Our God relentlessly pursues us with His mercy, regardless of whether we welcome that pursuit at the time or not! Think of Jonah, for example. The Lord commanded him to go Nineveh and preach His Word to the Assyrians, and Jonah ran away! And the Lord went after Him, employing the services of a storm at sea and great fish to bring Jonah back to Him. The Psalmist asks in Psalm 139, “Where shall I go from your Spirit? Or where shall I flee from your presence? If I ascend to heaven, you are there! If I make my bed in [the grave], you are there! If I take the wings of the morning and dwell in the uttermost parts of the sea, even there your hand shall lead me, and your right hand shall hold me” (Ps. 139:7-10 ESV).
God is truly Emmanuel, God With Us. He is the seeking God, the One who came to save us from our sins. He said through Ezekiel, “I will seek the lost, and I will bring back the strayed, and I will bind up the injured, and I will strengthen the weak.” (34:16). So God the Father sent His One-of-a-kind Son to take upon Himself our human flesh in order that He should seek and save the lost (Luke 19:10).
God the Son, Jesus Christ, was so determined in His pursuit of us in order to save us from all sins, from death, and from the power of the devil that He took on human flesh. He became fully man so that He would be able to endure the extreme of suffering our death and hell on a cross. You see, God did not want to let us go, not for a moment and certainly not for eternity. So Jesus died for us that we might receive the forgiveness of all our sins and so be made God’s sons and daughters for eternity. Ephesians 1:5, God the Father “predestined us for adoption to himself as sons through Jesus Christ, according to the purpose of his will.” Jesus Christ has redeemed us from all sins, from death, and from the power of the devil so that we might belong to Him, to our great God and Savior, as heirs of eternal life.
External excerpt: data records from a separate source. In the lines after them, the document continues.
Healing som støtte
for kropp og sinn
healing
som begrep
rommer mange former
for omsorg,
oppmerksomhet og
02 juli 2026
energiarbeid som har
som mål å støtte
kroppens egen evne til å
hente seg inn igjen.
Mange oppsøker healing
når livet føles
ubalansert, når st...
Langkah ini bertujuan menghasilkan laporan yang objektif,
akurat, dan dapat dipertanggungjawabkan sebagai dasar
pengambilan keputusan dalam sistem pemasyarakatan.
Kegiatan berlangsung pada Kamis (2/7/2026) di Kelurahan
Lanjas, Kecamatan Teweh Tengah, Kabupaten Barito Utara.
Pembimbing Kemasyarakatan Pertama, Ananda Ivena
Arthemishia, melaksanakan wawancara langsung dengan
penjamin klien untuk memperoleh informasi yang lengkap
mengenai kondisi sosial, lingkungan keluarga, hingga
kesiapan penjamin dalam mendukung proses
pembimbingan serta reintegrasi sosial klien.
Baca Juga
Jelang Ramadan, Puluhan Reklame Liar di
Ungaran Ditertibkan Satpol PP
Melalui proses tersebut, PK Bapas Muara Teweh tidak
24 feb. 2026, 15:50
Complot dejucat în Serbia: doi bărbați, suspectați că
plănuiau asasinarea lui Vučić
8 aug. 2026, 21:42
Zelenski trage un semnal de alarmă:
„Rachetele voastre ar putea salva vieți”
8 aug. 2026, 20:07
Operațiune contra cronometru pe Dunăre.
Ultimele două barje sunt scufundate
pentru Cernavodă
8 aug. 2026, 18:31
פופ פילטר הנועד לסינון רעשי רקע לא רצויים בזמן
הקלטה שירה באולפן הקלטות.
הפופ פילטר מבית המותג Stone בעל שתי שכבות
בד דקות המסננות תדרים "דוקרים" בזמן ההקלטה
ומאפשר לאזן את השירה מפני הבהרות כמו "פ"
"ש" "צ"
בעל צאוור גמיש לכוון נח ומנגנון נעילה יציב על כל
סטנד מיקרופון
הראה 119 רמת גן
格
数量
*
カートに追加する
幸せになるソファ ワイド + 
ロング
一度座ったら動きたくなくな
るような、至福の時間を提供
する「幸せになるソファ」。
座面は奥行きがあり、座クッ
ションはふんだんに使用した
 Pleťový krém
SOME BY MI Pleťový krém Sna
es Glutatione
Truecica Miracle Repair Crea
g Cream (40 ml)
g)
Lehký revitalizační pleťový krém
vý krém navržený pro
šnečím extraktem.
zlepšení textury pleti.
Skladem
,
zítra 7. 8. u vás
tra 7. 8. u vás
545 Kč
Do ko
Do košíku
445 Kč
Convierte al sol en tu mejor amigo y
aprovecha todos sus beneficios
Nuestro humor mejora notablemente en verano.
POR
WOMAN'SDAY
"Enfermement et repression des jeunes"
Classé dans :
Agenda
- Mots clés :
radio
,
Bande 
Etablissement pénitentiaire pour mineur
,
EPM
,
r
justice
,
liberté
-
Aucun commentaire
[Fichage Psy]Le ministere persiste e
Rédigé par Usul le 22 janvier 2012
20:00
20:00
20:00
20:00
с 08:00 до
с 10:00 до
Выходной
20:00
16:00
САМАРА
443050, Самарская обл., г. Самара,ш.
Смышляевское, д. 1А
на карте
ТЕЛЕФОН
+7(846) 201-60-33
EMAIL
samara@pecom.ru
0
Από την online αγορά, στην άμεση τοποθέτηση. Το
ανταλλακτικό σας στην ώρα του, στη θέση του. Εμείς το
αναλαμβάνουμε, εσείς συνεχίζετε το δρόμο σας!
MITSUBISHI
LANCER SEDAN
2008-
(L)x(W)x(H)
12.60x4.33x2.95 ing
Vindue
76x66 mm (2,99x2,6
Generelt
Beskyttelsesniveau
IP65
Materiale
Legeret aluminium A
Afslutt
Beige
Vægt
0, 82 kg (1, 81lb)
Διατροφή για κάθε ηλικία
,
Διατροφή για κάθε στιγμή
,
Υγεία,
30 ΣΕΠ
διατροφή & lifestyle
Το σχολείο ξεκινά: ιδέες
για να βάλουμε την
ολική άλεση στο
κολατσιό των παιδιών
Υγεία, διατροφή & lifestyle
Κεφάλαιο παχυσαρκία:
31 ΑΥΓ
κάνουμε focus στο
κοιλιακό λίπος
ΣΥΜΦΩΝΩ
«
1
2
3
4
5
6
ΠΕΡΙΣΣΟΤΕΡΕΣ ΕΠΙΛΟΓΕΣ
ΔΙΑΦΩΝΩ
The poet, Francis Thompson, speaks of God using what he calls “the Hound of Heaven” motif. Our God is a God who pursues and chases after us the way a hound chases a fox. God is relentless in His seeking us in order to forgive our sins and make us His own children forever. In Christ, by the power of the Holy Spirit, He overpowers us and overtakes us. Through the Gospel Word, Holy Baptism, and the Lord’s Supper, He delivers faith in Christ to us. That faith graciously receives the forgiveness of sins, eternal life, and salvation. As Jeremiah said, “He has delivered the soul of the needy from the hand of evildoers.” Sin, death, and the devil have no more power over us. We are the forgiven and redeemed children of God through Jesus Christ, our Lord.
So if you have you ever found yourself struggling with God, angry with Him, or feeling let down or abandoned by Him, there is Good News for you. There is Gospel for you. God will never let you go. Even if you should want to run away from God, He will not let you go. He will pursue you in order to hold you in His arms of mercy because you are His adopted children through His Son, Jesus Christ, your Savior. You have eternal life guaranteed with Him forever. So we can join in Jeremiah’s song of praise to the Lord even as we join with Paul confessing, “I am convinced that neither death, nor life, nor angels, nor principalities, nor things present, nor things to come, nor powers, nor height, nor depth, nor any other created thing, will be able to separate us from the love of God, which is in Christ Jesus our Lord” (Rom. 8:38-39 NASB). Amen.